= Material provided =

Segment Open

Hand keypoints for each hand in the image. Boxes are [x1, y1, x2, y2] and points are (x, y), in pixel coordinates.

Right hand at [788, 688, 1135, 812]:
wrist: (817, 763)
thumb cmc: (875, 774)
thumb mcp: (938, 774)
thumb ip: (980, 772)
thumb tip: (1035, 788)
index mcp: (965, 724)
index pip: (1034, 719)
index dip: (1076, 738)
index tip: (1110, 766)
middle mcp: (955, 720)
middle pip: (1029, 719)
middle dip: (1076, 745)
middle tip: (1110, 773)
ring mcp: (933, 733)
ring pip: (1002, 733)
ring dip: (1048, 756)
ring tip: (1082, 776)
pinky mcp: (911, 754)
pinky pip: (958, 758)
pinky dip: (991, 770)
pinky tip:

Segment Closed

Copy out the material above in its entirety. Every detail must match.

Hand keypoints for each hand in the image. Boxes are [x1, y1, x2, y2] and points are (x, y), in pixel coordinates.

Right hand at [788, 688, 1135, 812]:
wrist: (817, 763)
thumb cmc: (875, 774)
thumb mcp: (938, 774)
thumb ip: (980, 772)
thumb tip: (1035, 788)
index mcp: (965, 724)
index pip: (1034, 719)
index dip: (1076, 738)
index tip: (1110, 766)
middle mcp: (955, 720)
middle pip: (1029, 719)
middle dip: (1076, 745)
middle tip: (1110, 773)
ring mcp: (933, 733)
ring pip: (1002, 733)
ring dip: (1048, 756)
ring tip: (1082, 776)
pinky mcp: (911, 754)
pinky pip: (958, 758)
pinky dip: (991, 770)
pinky tip:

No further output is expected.